However, there are exceptions which could mean waiting even longer on the tarmac. These exceptions include things like the pilot-in-command determining there is a safety-related or security-related reason (e.g., weather) or air traffic control advice de-planing passengers would significantly disrupt airport operations. This means there is really nothing that can be done if you are stuck on the tarmac for less than three hours. And that in some cases, you can be stuck there even for a longer period of time.

How to Request for Compensation from Your Airline

In many cases, it makes sense to approach the gate agents, or customer service desk, or simply call in to try to resolve your issues. If you are in a lounge, you can often check with the agents working at the help desk in the lounge. Trying to resolve things via social media can also be a solid route. If you are really pressed for time, you are better off doing all of them simultaneously i.e., calling in, waiting in line, and maybe even contact the airline for assistance on social media.
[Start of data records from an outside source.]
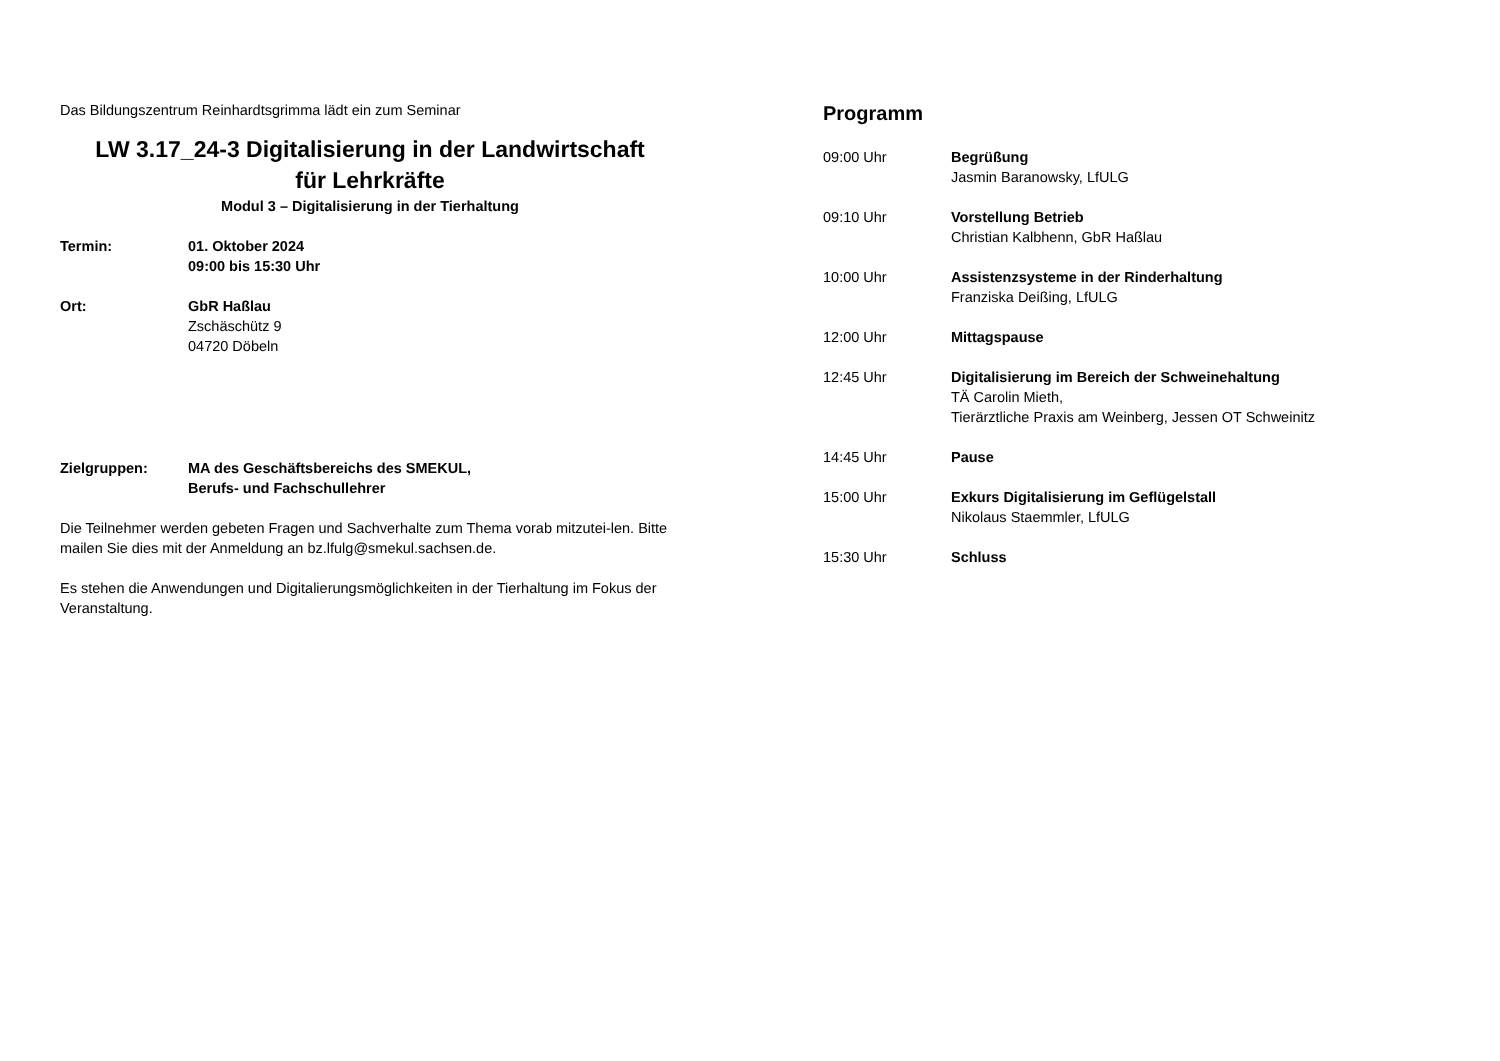Das Bildungszentrum Reinhardtsgrimma lädt ein zum Seminar
LW 3.17_24-3 Digitalisierung in der Landwirtschaft
für Lehrkräfte
Modul 3 – Digitalisierung in der Tierhaltung
| Termin: | 01. Oktober 2024 09:00 bis 15:30 Uhr |
| Ort: | GbR Haßlau Zschäschütz 9 04720 Döbeln |
| Zielgruppen: | MA des Geschäftsbereichs des SMEKUL, Berufs- und Fachschullehrer |
Die Teilnehmer werden gebeten Fragen und Sachverhalte zum Thema vorab mitzutei-len. Bitte mailen Sie dies mit der Anmeldung an bz.lfulg@smekul.sachsen.de.
Es stehen die Anwendungen und Digitalierungsmöglichkeiten in der Tierhaltung im Fokus der Veranstaltung.
Programm
| 09:00 Uhr | Begrüßung Jasmin Baranowsky, LfULG |
| 09:10 Uhr | Vorstellung Betrieb Christian Kalbhenn, GbR Haßlau |
| 10:00 Uhr | Assistenzsysteme in der Rinderhaltung Franziska Deißing, LfULG |
| 12:00 Uhr | Mittagspause |
| 12:45 Uhr | Digitalisierung im Bereich der Schweinehaltung TÄ Carolin Mieth, Tierärztliche Praxis am Weinberg, Jessen OT Schweinitz |
| 14:45 Uhr | Pause |
| 15:00 Uhr | Exkurs Digitalisierung im Geflügelstall Nikolaus Staemmler, LfULG |
| 15:30 Uhr | Schluss |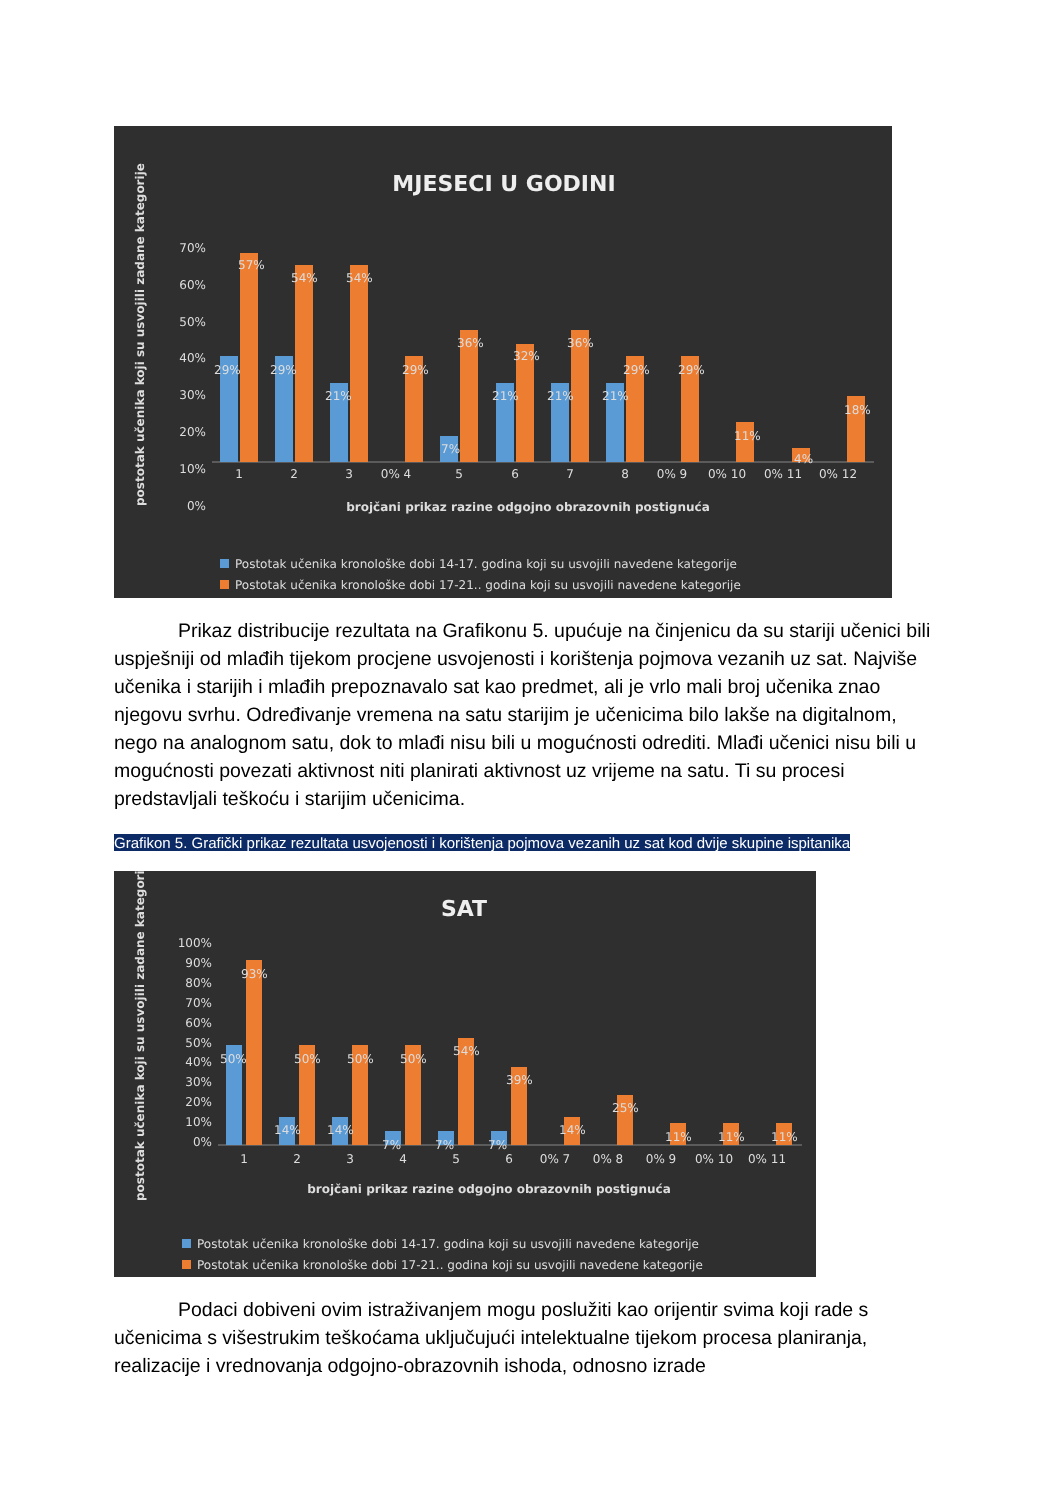MJESECI U GODINI
postotak učenika koji su usvojili zadane kategorije
70%
60%
50%
40%
30%
20%
10%
0%
57%
54%
54%
29%
29%
21%
29%
36%
32%
36%
21%
21%
21%
29%
29%
7%
11%
4%
18%
1
2
3
0% 4
5
6
7
8
0% 9
0% 10
0% 11
0% 12
brojčani prikaz razine odgojno obrazovnih postignuća
Postotak učenika kronološke dobi 14-17. godina koji su usvojili navedene kategorije
Postotak učenika kronološke dobi 17-21.. godina koji su usvojili navedene kategorije
Prikaz distribucije rezultata na Grafikonu 5. upućuje na činjenicu da su stariji učenici bili uspješniji od mlađih tijekom procjene usvojenosti i korištenja pojmova vezanih uz sat. Najviše učenika i starijih i mlađih prepoznavalo sat kao predmet, ali je vrlo mali broj učenika znao njegovu svrhu. Određivanje vremena na satu starijim je učenicima bilo lakše na digitalnom, nego na analognom satu, dok to mlađi nisu bili u mogućnosti odrediti. Mlađi učenici nisu bili u mogućnosti povezati aktivnost niti planirati aktivnost uz vrijeme na satu. Ti su procesi predstavljali teškoću i starijim učenicima.
Grafikon 5. Grafički prikaz rezultata usvojenosti i korištenja pojmova vezanih uz sat kod dvije skupine ispitanika
SAT
postotak učenika koji su usvojili zadane kategorije
100%
90%
80%
70%
60%
50%
40%
30%
20%
10%
0%
93%
50%
50%
50%
50%
54%
39%
14%
14%
7%
7%
7%
14%
25%
11%
11%
11%
1
2
3
4
5
6
0% 7
0% 8
0% 9
0% 10
0% 11
brojčani prikaz razine odgojno obrazovnih postignuća
Postotak učenika kronološke dobi 14-17. godina koji su usvojili navedene kategorije
Postotak učenika kronološke dobi 17-21.. godina koji su usvojili navedene kategorije
Podaci dobiveni ovim istraživanjem mogu poslužiti kao orijentir svima koji rade s učenicima s višestrukim teškoćama uključujući intelektualne tijekom procesa planiranja, realizacije i vrednovanja odgojno-obrazovnih ishoda, odnosno izrade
Be sure to keep all of your receipts and try to do some research on the contract of carriage or applicable laws so that you have a basis for stating what you are entitled to.

(i) Complaint with the airline

If you are not able to resolve your issues, then you can file a complaint with the airline. There are usually forms you can submit your complaint through, but you can also send a letter to corporate headquarters. Obviously, if you need things to happen in real-time, calling in and speaking to agents is the way to go.

DOT requires airlines to acknowledge consumer complaints within 30 days of receiving them and to send consumers written responses addressing these complaints within 60 days of receiving them.

(ii) Complaint with the DOT

If you are unable to resolve anything through that process, then you might want to look into filing a complaint with the DOT.

(c) Credit Cards

There is not much guarantee that you will be able to get reimbursement for flight delays. And so, you may want to have a backup plan. This is not just for dealing with lodging and meals for unexpected delays, but for those non-refundable travel purchases as well.

For example, if you can’t make your flight due to severe weather conditions and you end up losing out on pre-paid travel expenses, like hotel stays or even a cruise, the airline will not offer you anything in a lot of cases. However, if you have a travel rewards card that has guaranteed protection, like the Chase Sapphire Reserve, then you will be able to cover your losses in many cases.


It is very helpful to be versed in what types of compensation you can be offered from the major US airline carriers before anything happens. It is unfortunate that there is no mandatory compensation required for many flight delays. However, there are at least certain routes available to help you, especially when things become unpleasant with your travel.